When natural disasters strike, intelligent virtual assistants respond
- By Scott Clarke
- Mar 20, 2018
When citizens have a critical need, whether from events expected or unexpected, their rush to seek assistance can overwhelm even the most prepared government contact centers. So when recent natural disasters hit California, Texas, Florida and Puerto Rico, an immediate and massive response was needed by agencies tasked with helping affected citizens. In times like these, contact centers can become inundated -- not just in the immediate aftermath, but in the months following as victims file claims for assistance for housing, food, health care and more.
The unique urgency of addressing citizen service during natural disasters
When there is a natural disaster, call volumes to government agencies can spike. Without the ability to scale quickly, this extra traffic invariably leads to longer hold times for the citizens reaching out for help. Backlogs in both handling calls and processing the thousands of claims and appeals slows much-needed assistance and relief to citizens.
While leveraging additional staffing and systems from vendors that specialize in managing these surges can help, it is not practical to maintain them as a permanent solution. Procuring additional staffing and infrastructure for new or expanded contact centers is rarely cost-effective. It requires extensive time to execute and ultimately leaves agencies with expensive resources they have to maintain but may not always need.
Relief agencies are also keenly aware of budget and resource limitations, so they need a long-term, cost-effective solution that allows them to quickly and effectively establish or scale up contact centers during these volume spikes -- with both live agents and robust self-service tools. They must also be able to easily reduce services levels during down cycles, continually adjusting to maximize efficiencies, without lowering the quality of the citizen experience.
Intelligent virtual assistants can save critical resources
Artificial intelligence can be a valuable tool in addressing the citizen service challenges that arise from a natural disaster. With systems like contact center intelligent virtual assistants -- which take the best speech recognition technologies from traditional interactive voice response (IVR) systems and incorporate human assistance to circumvent their traditional restrictions -- citizens can resolve many of their own requests. This enables contact centers to process more citizen requests faster without increasing staffing.
“Citizens are used to an Amazon-like experience,” says Martha Dorris, a former GSA executive and founder of Dorris Consulting International. “They are comfortable using self-service tools to conduct a transaction, but they don’t want the run-around, especially not from an automated system.”
Additionally, intelligent virtual assistants use each interaction with a citizen to make the system smarter and more adept. By using machine learning and the help of a behind-the-scenes human assistor, it can overcome obstacles it encounters and then retain the action for future scenarios. These AI-enabled assistants can actually “learn” from experience and become adept enough to complete upwards of 60 percent of citizens’ requests. And, with a 95-percent success rate in recognizing natural speech, intelligent virtual assistants can reduce citizen frustration by preventing misunderstanding, repetition and misdirection.

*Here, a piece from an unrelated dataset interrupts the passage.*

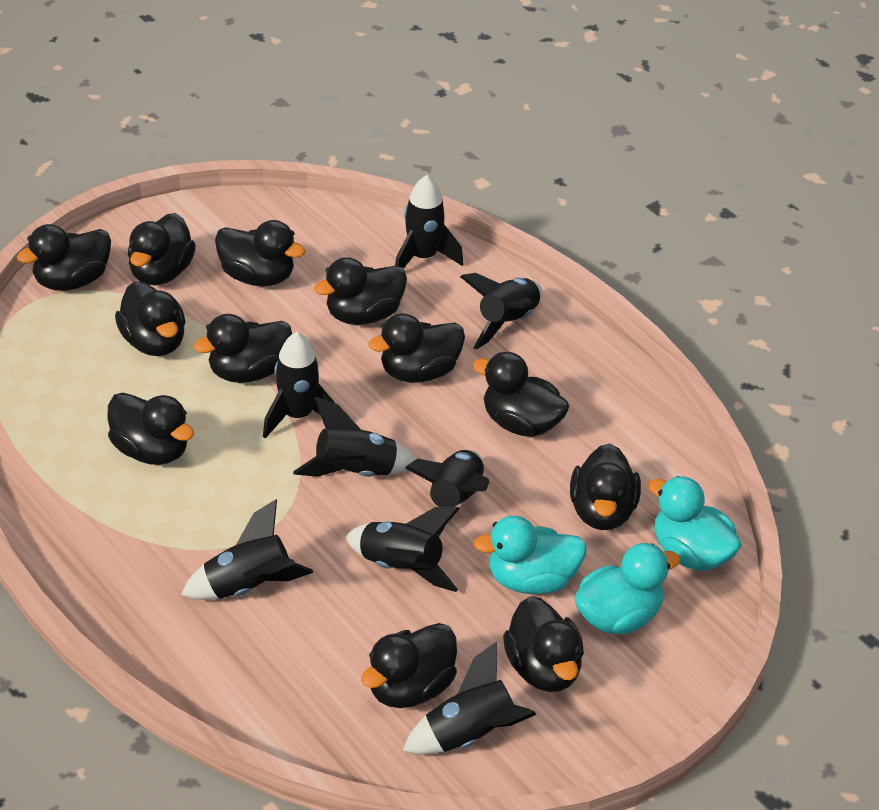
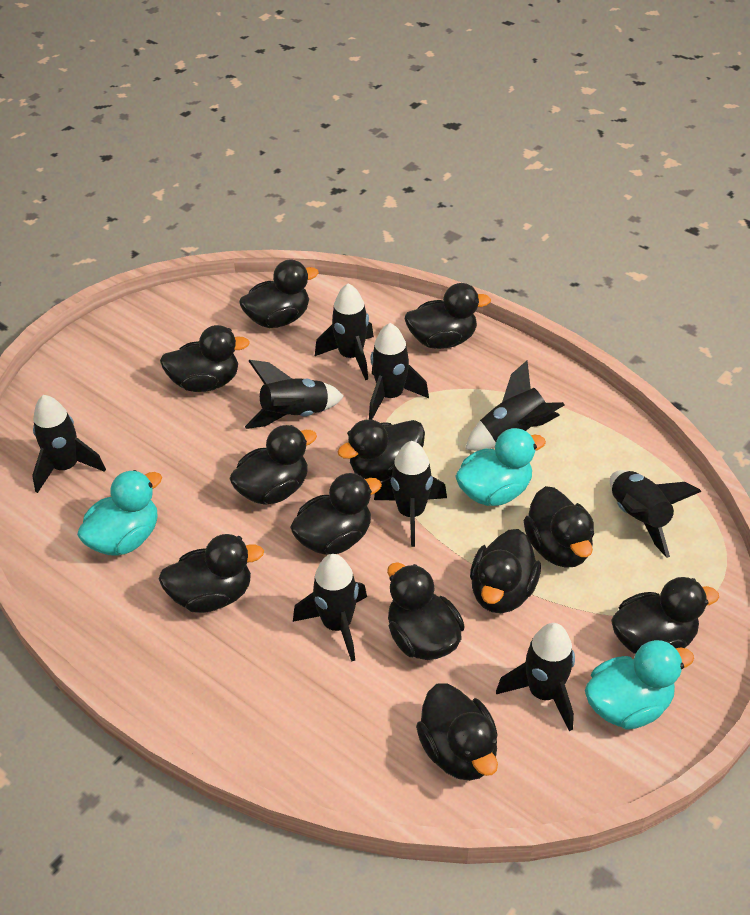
black rocket: 8 -> 9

Another benefit of the intelligent virtual assistant technology is that it is hosted in a secure cloud environment, eliminating the need for new facilities or expanded technology infrastructure. Agencies can choose when and where they use intelligent virtual assistants -- whether just to meet increased demand or as a part of their overall contact center strategies.
As unpredictable as natural disasters can be, we know they will occur. Agencies can increase their preparedness by incorporating AI-enabled intelligent virtual assistants into their response strategies. By including virtual assistants in their contact centers, as an emergency resource or as part of normal operations, agencies can avoid additional spending and backlogs, increase efficiencies, improve the citizen experience and delivery on their primary mission of helping people and communities recover from natural disasters.
Scott Clarke is vice president, contact center services, MAXIMUS Federal.